**Goal 1**
Write out a passage of the blog post word for word, beginning at the words "In our last" and stopping after "and Lü Magazine.".
**Goal 2**
According to the blog post, in what month and year did Graham Hill start Treehugger.com?

╭─ Page text

In our last posting, we mentioned the ICInyc eco-event for the eco-elite in New York (for delicious inside pics visit RemyC and the fiftyRX3 blog for "perusing the crossroads of style and sustainability") and we discussed briefly the three eco-entrepreneurs (Summer Rayne Oaks, Chuck Heckman, and Josh Dorfman), but we forgot to mention the other two presenters - Treehugger.com and Lü Magazine.
Treehugger.com is a hugely popular “green” blog and useful ecommercial that is dedicated to reporting on all products that have a modern aesthetic and are environmentally responsible. The focus of Treehugger.com is not so much on gizmos for their own sake as it is on environmental products that provide sustainable and eco-friendly solutions. A global team of about 18 writers in many major international cities provide the eco-product news and reviews while Graham Hill, who started Treehugger.com in July 2004, attempts to orchestrate the direction from wherever he happens to be around the world. Graham Hill has stated that his goal is to help push sustainability into the mainstream of public awareness and Treehugger.com is an excellent low-emissions, green vehicle to drive this effort.
Lü magazine is perhaps more properly written as the Chinese character meaning “green”. The creative refection of Remy Chevalier, Lü is a green fashion magazine that is still, and perhaps will always be, a gestation-in-progress. The air surrounding Remy Chevalier must be charged with ideas and eclectic tangent quarks which merge in and out of our normal reality. Remy has dubbed Lü as the Viridian magazine of fashion and design.
The edgy Viridian
design movement is an interesting story. It was founded by artist, designer and eco-futurist Bruce
Sterling and is a word play based on a durable bluish-green pigment coming from
the Latin word viridis for green. In its most
pedestrian definition, Viridian design is environmentally sustainable design
that can recreate a new ethic of sustainable communion and community on this
planet. Or as a Viridian product
commandment asks "What if Green Design Were Just Good Design." The Viridian design movement is centered
around the Greenhouse Effect and overcoming society’s addiction to fossil fuels
and our substance-abuse problem with carbon dioxide. Bruce Sterling’s poetically sobering Viridian Manifesto
should be required reading by everyone concerned about the environmental future
of our planet. If they weren't so serious, the Viridian design movement would be the Merry Pranksters of the eco-movement.

╰─
╭─ Entries shown

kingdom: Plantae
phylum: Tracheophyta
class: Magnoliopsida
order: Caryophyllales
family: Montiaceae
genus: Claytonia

╰─

**Answer 1**
In our last posting, we mentioned the ICInyc eco-event for the eco-elite in New York (for delicious inside pics visit RemyC and the fiftyRX3 blog for "perusing the crossroads of style and sustainability") and we discussed briefly the three eco-entrepreneurs (Summer Rayne Oaks, Chuck Heckman, and Josh Dorfman), but we forgot to mention the other two presenters - Treehugger.com and Lü Magazine.

**Answer 2**
July 2004.